Shirane Senichi (白根専一)

Senichi SHIRANE (February 3, 1850 - June 14, 1898) was an official of the Ministry of Home Affairs and a politician during the Meiji period in Japan. He was originally from Nagato Province.

He held various posts such as the governor of Ehime Prefecture, the governor of Aichi Prefecture, the vice minister of Home Affairs, the minister of communication, and the imperial court councilor. He was a baron.

Brief Biography

He was born on February 3, 1850 as the second son of Tasuke SHIRANE, who was a feudal retainer of Choshu Domain and who later became the governor of Saitama Prefecture. He studied at Meirinkan School of Choshu Domain and later at Keiogijuku. In 1872, he became a lower-rank government official and was promoted steadily within the Ministry of Home Affairs. He became the governor of Ehime Prefecture in February 1888. He became the governor of Aichi Prefecture in December of the same year. In May 1890, he became the vice minister under the Minister of Home Affairs Tsugumichi SAIGO during the shuffle of the First Yamagata cabinet. When the Imperial Diet was founded in the same year, he was one of the 12 members of the governmental committee. He was also involved with establishing of the Central Negotiation Committee and the National Society (Japan).

Between 1891 and 1892, he held a post as the vice minister under the Minister of Home Affairs Yajiro SHINAGAWA for the first Matsukata cabinet. At the time of the second Lower House general election in 1892, Shinagawa and Shirane pressured the Minto party (the general term for the political parties such as Liberal Party and Progressive Party which conflicted with a han-dominated government when the Imperial Diet was inaugurated) by manipulating the well-connected influential regional governors and police in order to interfere with the election on a large scale. At a later date, Shinagawa was pursued about his responsibility over the campaign interference, and as he was sickened by the way the Matsukata cabinet handled the situation, he resigned himself from the post. Shirane reacted against Shinagawa's successor, Taneomi Soejima, who forcefully accused the responsible officials involved in the campaign interference and tried to punish them, and he forced Soejima to step down from the post. However, Matsukata eventually dismissed Shirane, which led to the disturbance within the first Matsukata cabinet and caused it to collapse as a result of clash of opinions within the cabinet.

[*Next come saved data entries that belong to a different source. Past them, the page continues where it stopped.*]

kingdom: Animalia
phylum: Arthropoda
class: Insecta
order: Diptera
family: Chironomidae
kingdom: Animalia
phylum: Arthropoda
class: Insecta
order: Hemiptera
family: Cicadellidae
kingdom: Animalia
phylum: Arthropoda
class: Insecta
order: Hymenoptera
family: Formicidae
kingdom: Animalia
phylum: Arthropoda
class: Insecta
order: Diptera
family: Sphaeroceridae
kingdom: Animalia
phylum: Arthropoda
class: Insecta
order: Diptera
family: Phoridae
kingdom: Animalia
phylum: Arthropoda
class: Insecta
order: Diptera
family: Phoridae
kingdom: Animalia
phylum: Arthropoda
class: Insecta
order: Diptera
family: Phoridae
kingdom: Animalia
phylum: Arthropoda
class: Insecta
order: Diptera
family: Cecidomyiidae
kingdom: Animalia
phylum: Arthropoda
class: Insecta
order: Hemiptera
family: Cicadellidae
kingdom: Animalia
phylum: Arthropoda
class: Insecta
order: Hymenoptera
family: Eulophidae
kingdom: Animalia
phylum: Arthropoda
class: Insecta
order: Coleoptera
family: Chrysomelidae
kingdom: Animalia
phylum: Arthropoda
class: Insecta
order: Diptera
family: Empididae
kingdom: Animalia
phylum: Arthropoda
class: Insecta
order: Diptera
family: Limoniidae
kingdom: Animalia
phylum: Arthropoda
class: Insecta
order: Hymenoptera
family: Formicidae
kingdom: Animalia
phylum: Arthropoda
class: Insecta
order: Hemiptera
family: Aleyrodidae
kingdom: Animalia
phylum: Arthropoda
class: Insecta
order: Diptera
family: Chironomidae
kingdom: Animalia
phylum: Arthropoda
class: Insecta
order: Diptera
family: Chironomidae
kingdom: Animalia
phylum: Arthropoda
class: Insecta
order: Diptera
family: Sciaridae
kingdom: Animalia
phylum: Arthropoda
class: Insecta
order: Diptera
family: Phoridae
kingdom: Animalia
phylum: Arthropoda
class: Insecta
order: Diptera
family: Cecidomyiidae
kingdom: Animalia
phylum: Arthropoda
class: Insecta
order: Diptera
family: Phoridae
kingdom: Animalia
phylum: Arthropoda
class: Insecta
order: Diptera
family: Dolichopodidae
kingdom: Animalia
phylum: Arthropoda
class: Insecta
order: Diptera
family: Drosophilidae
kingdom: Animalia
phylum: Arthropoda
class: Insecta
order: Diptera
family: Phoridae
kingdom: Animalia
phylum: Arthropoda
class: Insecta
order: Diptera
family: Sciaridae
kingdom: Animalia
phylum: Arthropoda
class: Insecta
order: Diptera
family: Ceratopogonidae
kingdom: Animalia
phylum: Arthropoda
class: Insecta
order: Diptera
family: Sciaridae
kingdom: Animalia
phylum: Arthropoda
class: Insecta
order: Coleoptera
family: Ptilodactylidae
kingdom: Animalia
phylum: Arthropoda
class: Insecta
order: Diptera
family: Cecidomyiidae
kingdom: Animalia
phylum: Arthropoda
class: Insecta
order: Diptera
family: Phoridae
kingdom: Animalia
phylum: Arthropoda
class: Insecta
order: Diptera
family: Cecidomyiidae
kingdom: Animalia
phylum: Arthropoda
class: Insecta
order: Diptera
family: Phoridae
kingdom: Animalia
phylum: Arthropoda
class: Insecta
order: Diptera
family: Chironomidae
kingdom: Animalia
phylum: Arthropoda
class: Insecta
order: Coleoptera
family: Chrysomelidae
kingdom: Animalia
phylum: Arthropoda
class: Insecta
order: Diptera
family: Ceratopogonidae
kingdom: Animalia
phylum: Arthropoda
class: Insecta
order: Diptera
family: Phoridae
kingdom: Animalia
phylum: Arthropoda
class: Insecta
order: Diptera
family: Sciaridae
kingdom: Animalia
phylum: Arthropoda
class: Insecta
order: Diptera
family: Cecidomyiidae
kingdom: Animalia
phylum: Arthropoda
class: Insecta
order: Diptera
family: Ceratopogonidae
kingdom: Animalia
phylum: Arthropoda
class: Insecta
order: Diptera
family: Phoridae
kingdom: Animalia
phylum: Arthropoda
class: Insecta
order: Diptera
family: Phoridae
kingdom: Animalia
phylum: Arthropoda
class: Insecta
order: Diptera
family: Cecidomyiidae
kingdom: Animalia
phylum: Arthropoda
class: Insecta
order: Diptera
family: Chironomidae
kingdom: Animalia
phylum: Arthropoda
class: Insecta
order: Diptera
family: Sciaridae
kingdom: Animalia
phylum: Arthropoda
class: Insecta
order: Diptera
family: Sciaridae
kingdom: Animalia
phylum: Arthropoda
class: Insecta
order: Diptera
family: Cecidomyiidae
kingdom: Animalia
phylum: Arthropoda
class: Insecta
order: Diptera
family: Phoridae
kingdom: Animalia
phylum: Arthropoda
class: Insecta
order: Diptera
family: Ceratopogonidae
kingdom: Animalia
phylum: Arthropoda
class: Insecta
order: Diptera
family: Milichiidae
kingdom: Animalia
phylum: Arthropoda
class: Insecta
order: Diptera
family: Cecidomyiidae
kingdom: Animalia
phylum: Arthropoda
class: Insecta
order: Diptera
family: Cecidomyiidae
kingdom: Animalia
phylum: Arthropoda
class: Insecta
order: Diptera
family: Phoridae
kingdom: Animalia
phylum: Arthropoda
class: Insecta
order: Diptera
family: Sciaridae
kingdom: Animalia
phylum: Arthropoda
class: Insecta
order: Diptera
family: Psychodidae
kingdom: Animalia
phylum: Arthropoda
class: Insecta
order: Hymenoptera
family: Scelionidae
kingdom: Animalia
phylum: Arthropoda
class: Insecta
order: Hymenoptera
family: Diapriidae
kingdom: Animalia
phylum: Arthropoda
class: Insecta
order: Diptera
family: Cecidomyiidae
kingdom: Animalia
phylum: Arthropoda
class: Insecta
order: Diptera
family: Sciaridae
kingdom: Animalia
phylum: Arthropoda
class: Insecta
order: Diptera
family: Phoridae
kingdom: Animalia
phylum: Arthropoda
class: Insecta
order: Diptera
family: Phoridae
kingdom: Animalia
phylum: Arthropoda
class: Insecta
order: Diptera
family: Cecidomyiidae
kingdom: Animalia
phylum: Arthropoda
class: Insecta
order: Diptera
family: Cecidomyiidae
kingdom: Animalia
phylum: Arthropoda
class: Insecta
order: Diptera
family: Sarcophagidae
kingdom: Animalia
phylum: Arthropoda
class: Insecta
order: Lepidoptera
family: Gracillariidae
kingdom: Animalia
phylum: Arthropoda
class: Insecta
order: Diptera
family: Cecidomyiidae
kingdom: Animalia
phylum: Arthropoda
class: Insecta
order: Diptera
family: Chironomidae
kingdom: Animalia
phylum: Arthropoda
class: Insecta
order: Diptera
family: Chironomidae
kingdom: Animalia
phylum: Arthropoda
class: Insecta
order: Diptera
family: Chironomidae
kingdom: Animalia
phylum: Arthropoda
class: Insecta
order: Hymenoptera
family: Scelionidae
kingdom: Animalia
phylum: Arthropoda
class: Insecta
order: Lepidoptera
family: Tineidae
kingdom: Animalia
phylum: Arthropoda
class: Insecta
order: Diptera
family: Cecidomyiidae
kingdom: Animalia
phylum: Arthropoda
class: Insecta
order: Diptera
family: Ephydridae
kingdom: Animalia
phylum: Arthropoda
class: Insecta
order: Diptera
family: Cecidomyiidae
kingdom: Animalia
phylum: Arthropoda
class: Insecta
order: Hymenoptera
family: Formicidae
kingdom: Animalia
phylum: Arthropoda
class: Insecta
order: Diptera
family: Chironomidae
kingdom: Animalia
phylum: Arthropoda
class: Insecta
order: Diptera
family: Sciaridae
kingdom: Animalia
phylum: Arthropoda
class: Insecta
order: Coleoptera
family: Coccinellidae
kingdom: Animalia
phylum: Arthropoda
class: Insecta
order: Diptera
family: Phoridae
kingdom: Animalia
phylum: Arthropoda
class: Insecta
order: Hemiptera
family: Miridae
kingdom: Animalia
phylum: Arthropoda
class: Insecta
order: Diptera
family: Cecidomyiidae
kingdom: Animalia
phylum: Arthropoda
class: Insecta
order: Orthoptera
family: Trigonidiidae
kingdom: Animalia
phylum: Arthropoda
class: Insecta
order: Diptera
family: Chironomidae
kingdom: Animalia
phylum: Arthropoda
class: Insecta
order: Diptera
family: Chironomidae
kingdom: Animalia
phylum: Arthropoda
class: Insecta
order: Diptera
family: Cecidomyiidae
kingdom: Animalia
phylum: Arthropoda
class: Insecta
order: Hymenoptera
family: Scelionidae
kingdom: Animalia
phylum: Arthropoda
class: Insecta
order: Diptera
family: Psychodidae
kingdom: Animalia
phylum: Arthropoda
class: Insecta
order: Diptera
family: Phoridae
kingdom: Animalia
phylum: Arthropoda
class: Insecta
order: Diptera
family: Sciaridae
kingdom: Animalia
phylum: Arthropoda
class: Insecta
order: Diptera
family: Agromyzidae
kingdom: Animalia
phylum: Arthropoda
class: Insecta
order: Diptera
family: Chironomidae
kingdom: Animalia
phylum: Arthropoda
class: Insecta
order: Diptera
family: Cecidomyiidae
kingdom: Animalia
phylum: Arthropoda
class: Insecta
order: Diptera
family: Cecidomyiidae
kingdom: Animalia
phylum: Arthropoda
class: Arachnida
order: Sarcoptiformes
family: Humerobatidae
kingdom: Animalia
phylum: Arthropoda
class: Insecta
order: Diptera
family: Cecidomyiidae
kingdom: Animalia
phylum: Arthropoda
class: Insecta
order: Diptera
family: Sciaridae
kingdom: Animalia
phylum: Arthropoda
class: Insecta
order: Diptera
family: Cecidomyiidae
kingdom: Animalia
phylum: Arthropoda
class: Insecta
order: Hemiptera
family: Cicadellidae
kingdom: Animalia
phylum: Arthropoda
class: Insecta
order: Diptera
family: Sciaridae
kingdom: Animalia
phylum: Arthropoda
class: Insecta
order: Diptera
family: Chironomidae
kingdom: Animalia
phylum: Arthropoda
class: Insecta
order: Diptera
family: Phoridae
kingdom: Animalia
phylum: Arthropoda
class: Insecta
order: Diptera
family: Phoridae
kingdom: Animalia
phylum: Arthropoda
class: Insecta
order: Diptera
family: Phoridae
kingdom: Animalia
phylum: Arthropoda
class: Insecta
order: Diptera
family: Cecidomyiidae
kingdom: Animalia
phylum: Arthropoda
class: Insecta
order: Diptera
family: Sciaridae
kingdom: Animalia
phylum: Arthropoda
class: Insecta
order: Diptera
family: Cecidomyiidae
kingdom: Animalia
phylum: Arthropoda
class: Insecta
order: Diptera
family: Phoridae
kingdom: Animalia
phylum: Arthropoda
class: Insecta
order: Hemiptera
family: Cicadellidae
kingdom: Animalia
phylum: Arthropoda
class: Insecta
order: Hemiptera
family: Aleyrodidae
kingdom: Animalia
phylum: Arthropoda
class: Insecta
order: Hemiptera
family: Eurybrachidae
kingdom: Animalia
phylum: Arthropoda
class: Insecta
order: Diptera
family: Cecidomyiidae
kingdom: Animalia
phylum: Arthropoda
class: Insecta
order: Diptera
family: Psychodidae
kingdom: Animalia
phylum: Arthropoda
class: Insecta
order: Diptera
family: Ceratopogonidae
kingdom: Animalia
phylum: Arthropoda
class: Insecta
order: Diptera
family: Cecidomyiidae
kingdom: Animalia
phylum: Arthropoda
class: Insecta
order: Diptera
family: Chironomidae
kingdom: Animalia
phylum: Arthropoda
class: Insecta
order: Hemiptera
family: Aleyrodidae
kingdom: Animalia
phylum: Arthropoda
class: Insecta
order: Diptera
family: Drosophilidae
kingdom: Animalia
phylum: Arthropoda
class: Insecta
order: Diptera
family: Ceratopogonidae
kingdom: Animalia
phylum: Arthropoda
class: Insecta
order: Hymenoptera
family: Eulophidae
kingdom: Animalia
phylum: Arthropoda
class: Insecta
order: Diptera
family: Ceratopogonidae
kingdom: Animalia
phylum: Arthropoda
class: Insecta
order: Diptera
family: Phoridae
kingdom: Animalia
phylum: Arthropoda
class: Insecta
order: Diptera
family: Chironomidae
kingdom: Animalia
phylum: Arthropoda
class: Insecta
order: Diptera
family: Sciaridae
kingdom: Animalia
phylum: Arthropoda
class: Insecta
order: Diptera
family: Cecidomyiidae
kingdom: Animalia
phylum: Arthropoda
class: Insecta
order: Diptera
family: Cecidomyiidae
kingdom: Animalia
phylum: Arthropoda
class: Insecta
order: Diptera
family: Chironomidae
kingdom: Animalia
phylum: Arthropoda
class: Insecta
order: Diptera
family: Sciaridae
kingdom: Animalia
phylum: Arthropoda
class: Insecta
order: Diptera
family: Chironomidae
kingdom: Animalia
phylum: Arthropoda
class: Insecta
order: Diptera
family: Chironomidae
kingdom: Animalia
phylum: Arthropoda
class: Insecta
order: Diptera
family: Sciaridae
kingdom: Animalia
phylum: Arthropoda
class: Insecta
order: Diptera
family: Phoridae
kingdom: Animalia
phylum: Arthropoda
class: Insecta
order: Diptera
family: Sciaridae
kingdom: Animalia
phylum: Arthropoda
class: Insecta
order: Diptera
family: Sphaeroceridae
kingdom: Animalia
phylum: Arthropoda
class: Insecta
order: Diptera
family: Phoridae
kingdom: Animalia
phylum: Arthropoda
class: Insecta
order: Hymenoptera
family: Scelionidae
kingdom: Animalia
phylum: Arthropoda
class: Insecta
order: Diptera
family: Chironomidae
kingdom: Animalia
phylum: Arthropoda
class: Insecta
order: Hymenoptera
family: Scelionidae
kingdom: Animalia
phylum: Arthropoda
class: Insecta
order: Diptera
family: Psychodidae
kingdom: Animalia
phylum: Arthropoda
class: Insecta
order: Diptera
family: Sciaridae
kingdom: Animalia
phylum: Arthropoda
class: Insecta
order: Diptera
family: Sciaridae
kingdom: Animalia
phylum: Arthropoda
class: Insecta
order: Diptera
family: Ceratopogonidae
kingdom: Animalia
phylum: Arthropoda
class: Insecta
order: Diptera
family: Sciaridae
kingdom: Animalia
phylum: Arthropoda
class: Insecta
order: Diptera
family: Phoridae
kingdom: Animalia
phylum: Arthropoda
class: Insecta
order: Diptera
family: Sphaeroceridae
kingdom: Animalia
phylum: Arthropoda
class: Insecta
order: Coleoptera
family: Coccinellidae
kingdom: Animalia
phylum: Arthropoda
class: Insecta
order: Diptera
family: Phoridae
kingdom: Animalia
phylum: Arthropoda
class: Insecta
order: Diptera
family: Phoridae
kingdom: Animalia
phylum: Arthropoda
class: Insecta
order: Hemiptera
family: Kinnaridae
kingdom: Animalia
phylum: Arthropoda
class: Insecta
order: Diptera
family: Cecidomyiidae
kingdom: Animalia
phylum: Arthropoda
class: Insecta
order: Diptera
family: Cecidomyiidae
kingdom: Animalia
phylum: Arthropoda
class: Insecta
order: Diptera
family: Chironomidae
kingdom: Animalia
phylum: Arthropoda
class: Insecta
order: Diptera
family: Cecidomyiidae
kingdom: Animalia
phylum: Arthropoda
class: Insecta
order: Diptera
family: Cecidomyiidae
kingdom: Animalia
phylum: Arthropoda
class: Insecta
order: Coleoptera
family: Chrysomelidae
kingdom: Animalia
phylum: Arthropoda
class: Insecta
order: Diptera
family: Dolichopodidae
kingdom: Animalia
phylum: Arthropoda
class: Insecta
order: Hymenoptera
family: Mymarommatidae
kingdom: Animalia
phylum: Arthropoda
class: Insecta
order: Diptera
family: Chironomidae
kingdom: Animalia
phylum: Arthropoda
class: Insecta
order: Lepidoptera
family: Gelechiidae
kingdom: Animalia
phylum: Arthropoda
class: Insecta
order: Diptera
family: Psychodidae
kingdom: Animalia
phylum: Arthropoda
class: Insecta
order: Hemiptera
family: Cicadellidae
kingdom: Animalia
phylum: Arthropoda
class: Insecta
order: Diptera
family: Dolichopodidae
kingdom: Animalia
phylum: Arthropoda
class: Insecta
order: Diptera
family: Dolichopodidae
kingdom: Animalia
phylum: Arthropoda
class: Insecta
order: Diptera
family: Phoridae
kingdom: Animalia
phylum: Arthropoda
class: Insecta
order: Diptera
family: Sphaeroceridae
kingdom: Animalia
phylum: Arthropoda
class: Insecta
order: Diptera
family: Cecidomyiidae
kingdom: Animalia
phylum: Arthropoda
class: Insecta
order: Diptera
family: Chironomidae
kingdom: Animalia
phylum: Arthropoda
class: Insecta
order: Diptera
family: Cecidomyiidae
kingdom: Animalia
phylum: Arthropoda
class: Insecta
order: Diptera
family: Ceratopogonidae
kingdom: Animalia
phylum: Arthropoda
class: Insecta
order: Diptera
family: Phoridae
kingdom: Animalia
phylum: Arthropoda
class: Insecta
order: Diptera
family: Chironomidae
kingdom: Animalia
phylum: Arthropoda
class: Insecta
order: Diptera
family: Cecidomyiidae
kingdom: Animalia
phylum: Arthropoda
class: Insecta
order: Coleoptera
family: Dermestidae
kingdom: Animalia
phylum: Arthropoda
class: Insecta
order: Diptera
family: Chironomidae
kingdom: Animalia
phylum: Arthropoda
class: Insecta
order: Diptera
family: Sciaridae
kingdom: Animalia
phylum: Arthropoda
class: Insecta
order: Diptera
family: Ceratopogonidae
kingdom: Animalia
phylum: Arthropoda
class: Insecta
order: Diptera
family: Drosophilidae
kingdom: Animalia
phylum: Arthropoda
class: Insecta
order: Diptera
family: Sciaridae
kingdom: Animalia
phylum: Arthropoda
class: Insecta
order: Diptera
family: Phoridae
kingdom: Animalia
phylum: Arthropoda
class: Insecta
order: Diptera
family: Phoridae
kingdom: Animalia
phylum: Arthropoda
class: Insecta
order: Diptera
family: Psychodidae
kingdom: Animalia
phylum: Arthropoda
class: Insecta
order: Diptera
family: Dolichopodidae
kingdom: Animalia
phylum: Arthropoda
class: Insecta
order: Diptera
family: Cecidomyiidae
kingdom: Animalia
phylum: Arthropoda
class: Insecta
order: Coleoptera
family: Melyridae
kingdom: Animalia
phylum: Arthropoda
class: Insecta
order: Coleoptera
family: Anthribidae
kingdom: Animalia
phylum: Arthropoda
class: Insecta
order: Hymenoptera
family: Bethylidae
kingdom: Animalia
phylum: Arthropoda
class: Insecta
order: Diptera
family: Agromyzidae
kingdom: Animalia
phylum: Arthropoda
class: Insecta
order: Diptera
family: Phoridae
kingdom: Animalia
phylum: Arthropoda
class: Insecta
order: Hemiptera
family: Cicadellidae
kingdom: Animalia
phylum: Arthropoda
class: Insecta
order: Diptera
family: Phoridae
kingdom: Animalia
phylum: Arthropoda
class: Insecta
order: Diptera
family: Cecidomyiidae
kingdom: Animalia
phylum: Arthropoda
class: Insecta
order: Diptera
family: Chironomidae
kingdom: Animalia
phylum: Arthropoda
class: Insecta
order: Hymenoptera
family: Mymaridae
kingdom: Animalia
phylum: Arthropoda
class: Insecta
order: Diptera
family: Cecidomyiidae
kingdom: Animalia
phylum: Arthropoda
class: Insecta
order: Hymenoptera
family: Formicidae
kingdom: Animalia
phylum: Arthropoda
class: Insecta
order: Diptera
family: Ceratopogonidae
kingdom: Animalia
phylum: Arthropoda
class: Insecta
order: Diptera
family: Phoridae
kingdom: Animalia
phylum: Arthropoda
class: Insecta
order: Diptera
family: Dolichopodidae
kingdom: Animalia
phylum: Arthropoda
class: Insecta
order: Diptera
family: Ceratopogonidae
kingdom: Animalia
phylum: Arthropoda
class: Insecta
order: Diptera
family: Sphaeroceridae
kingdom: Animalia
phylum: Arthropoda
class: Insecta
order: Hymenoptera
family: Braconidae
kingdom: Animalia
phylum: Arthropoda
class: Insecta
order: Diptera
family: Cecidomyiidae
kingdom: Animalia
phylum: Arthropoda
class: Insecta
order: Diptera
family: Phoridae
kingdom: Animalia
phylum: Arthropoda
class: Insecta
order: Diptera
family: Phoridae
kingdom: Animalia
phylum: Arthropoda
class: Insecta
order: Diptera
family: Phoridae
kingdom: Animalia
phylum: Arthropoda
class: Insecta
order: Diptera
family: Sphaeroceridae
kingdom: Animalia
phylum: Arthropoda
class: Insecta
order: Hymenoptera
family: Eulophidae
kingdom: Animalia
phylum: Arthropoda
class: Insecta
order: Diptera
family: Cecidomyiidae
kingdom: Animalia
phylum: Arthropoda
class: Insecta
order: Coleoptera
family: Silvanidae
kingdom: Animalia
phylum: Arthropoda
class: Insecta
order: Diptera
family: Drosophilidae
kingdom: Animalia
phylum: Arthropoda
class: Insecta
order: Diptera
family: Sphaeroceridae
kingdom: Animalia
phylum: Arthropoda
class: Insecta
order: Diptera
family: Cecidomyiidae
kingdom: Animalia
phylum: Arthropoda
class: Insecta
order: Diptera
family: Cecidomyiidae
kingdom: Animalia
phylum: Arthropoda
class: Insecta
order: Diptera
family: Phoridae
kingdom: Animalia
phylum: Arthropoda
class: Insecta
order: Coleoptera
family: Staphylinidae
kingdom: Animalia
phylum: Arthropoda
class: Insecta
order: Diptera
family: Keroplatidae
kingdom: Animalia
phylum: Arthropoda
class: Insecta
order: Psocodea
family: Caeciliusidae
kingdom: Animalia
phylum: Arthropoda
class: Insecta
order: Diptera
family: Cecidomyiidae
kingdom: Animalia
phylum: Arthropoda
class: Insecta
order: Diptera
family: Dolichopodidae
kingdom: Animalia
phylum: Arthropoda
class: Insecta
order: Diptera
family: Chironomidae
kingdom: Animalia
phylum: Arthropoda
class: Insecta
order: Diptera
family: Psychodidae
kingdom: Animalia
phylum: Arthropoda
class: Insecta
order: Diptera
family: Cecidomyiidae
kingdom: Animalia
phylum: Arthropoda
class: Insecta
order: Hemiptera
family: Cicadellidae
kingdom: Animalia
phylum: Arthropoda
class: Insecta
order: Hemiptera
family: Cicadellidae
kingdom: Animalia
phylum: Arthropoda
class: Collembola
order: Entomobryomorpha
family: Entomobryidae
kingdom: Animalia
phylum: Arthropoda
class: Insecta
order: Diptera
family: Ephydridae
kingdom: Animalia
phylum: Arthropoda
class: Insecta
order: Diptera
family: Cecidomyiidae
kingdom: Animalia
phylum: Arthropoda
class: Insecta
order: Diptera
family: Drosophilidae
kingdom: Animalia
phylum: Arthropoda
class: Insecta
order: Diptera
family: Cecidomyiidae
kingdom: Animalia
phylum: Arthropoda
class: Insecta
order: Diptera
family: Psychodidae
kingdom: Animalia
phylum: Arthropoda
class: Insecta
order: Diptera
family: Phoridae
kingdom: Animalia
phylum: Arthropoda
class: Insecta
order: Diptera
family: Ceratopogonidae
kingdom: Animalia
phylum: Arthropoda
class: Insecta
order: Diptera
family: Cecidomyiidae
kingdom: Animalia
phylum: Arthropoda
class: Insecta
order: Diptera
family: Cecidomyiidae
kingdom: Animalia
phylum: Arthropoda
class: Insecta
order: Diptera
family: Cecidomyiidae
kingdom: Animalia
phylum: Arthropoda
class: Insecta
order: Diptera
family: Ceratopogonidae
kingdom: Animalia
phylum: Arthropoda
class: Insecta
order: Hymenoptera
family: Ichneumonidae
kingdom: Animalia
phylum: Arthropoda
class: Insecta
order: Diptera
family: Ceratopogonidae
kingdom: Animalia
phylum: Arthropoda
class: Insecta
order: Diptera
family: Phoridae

In October 1892, he held a post as Kura no kami (Chief of Kuraryo, Bureau of Palace Storehouses) at the Imperial Household Ministry.

In October 1895, he became the Minister of Communication at that time of the shuffle of the second Ito cabinet (held between October 9, 1895 - September 26, 1896).

On February 7, 1897, he was given the title of Baron.

In June 1898, he died of stomach cancer.

Personal Profile

Although his father was of the Choshu clan and he was of the second generation of the domain clique, he himself prioritized his position as the governmental official of the Ministry of Home Affairs rather than that of the Choshu clan. He was the specialist in his work and during the time when he was a vice minister of Home Affairs, he virtually held an influence over the Ministry more than the minister himself. Yajiro SHINAGAWA introduced Shirane to Munemitsu MUTSU as the 'Spirited Vice Minister'.

Shirane also had a close relationship with the fellow countryman Aritomo YAMAGATA, who was Genro (elder statesman), and was considered as a part of Yamagata group.

Chomin NAKAE, who was on the side of Minto party, wrote in his "Ichinenyuhan" (One and a Half Year Left) (1901) and lamented: 'I have always looked up to a person who is sincere, who is not lazy, who is not brash; that is to say, two people; Kowashi INOUE and Senichi Shirane.
They are no longer with us.'

Matsusuke SHIRANE was his son and an heir. Takesuke Shirane was his nephew.